ASSIGNMENT 1: In the hydroperiod guide, which index and threshold are the best default for most inland wetlands?

SOURCE TEXT:
[Start of section]

With Sentinel-2 and a spatially compact ROI (e.g. a single wetland), there is usually enough data to be strict. A `max_cloud_cover` of 10–15% reduces cloud contamination artefacts in `first_flood_doy` and `last_flood_doy` without sacrificing temporal coverage. The `min_flood_days` filter (default 3) provides an additional safeguard by masking sporadic false detections.

For large ROIs or sensors with lower revisit frequency (Landsat, MODIS), a higher `max_cloud_cover` threshold is often necessary to maintain temporal coverage.

### Choosing an index and threshold

`mndwi` with `threshold=0.0` is the best default for most inland wetlands. For turbid or shallow water (estuaries, reservoirs with high sediment load), MNDWI can yield false negatives (water not detected) because sediment increases NIR reflectance. In those situations, try `awei` or lower the threshold slightly (e.g. `threshold=-0.1`).

### ROI design

For coastal wetlands, exclude the open sea and estuarine zones from the ROI if they are not part of the study area. Turbid coastal waters are genuinely difficult for optical water indices at threshold=0.0, and including them adds noise to statistics.

### GEE lazy evaluation

All `compute_*` methods return `ee.Image` objects immediately — no computation happens until you call `.getInfo()`, add the layer to a map, or start an export. This means:

- Calling `compute_all_cycles()` on a 30-year Landsat range is essentially instant in Python.
- The computation cost is paid at render/export time by GEE's servers.
- `reference='historical'` in `compute_anomalies()` adds more computation nodes to the GEE graph but does not block Python execution.

---

## API reference

| Method | Returns | Description |
|---|---|---|
| `get_water_masks(index, threshold, hyd_year)` | `ee.ImageCollection` | Binary water masks with temporal weight properties |
| `compute_hydroperiod(...)` | `ee.Image` | Full hydroperiod computation for one cycle |
| `compute_all_cycles(...)` | `dict[int, ee.Image]` | Hydroperiod for every cycle in the date range |
| `compute_anomalies(cycles, reference)` | `dict` | Mean hydroperiod + per-cycle anomalies |
| `compute_irt_global(hyd_year)` | `float` | Global IRT (one value, client-side) |
| `compute_irt_image(hyd_year, n_periods)` | `ee.Image` | Per-pixel IRT image |
| `export_to_drive(image, folder, ...)` | `ee.batch.Task` | Export to Google Drive |
| `export_to_asset(asset_id, image, ...)` | `ee.batch.Task` | Export to Earth Engine Asset |

**Supported water indices:** `ndwi`, `mndwi`, `awei`, `aweinsh`, `wi2015`

**Supported sensors:** `S2` (10 m), `Landsat` (30 m), `MODIS` (500 m), `S1`*

*SAR-based water mapping with Sentinel-1 uses backscatter thresholding rather than optical indices.

---

## References

### Related Python library

- **`phydroperiod`** (García Díaz & Bustamante Díaz, 2026) — standalone Python library for hydroperiod computation from water masks. Available on PyPI: `pip install phydroperiod`. Repository: [https://pypi.org/project/phydroperiod/](https://pypi.org/project/phydroperiod/). Use `phydroperiod` when you already have water masks as local raster files or NumPy arrays; use the `HydroperiodAnalyzer` in ndvi2gif when you want to run the full pipeline (satellite collection → water masks → hydroperiod) server-side on Google Earth Engine.

[End of section]

ASSIGNMENT 2: Please copy from the stored items the lines between the one holding "Count a person" and the one holding "Answer: same or similar directions", inclusive, with no changes.

[Stored items]

[Start of section]

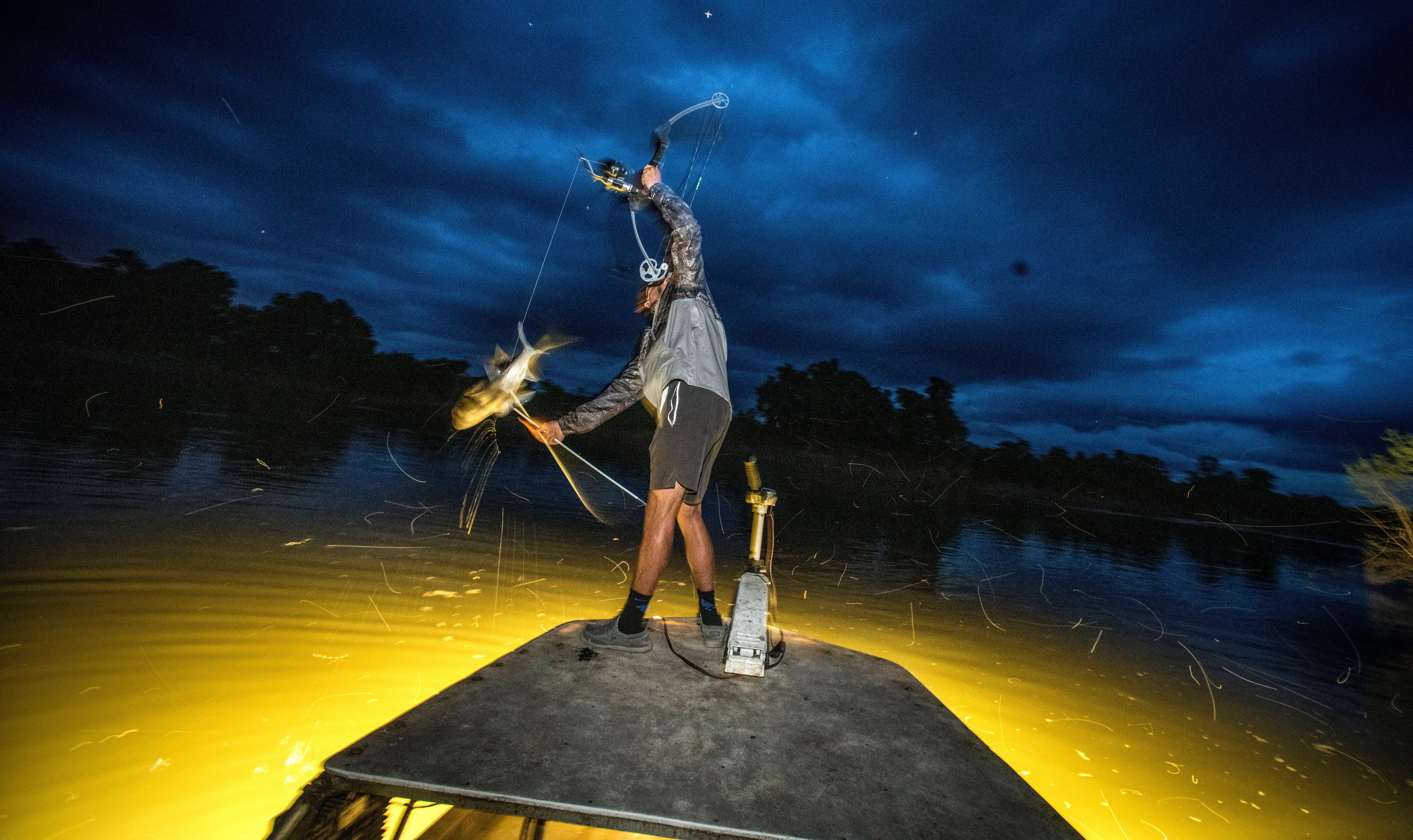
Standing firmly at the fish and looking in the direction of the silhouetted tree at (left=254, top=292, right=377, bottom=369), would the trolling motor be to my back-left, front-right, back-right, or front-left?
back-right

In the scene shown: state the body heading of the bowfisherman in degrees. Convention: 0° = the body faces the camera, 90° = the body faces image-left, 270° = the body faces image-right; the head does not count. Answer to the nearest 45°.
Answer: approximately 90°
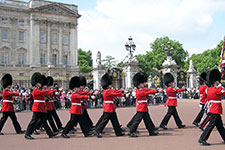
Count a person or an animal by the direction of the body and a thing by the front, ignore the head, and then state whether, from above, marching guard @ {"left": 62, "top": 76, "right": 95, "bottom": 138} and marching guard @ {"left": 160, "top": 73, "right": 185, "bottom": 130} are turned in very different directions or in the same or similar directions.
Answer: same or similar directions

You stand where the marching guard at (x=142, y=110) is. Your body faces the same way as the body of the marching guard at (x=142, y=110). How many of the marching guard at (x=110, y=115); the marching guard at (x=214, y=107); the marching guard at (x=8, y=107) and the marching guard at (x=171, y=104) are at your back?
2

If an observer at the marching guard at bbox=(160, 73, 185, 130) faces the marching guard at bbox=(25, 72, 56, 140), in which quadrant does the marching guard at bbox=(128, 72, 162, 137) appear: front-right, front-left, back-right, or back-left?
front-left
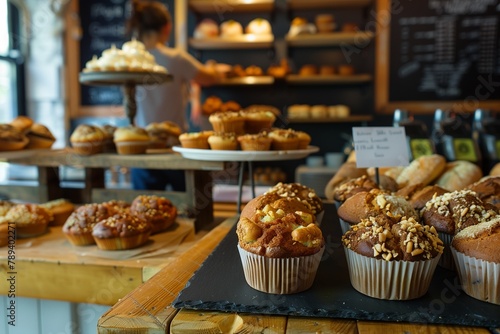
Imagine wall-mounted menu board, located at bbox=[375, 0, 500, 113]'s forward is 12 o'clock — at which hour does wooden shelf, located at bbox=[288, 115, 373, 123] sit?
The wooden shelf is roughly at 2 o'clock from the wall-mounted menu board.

[End of section]

YOUR RESPONSE 1: `mndwi` with `threshold=0.0`

YOUR RESPONSE 2:
Count a person or an animal by the direction of the body and a thing by the front, ignore the head, and then state whether, from above, marching guard @ {"left": 62, "top": 76, "right": 95, "bottom": 138} and marching guard @ {"left": 160, "top": 73, "right": 185, "bottom": 130} are turned in very different directions or in the same or similar directions.
Answer: same or similar directions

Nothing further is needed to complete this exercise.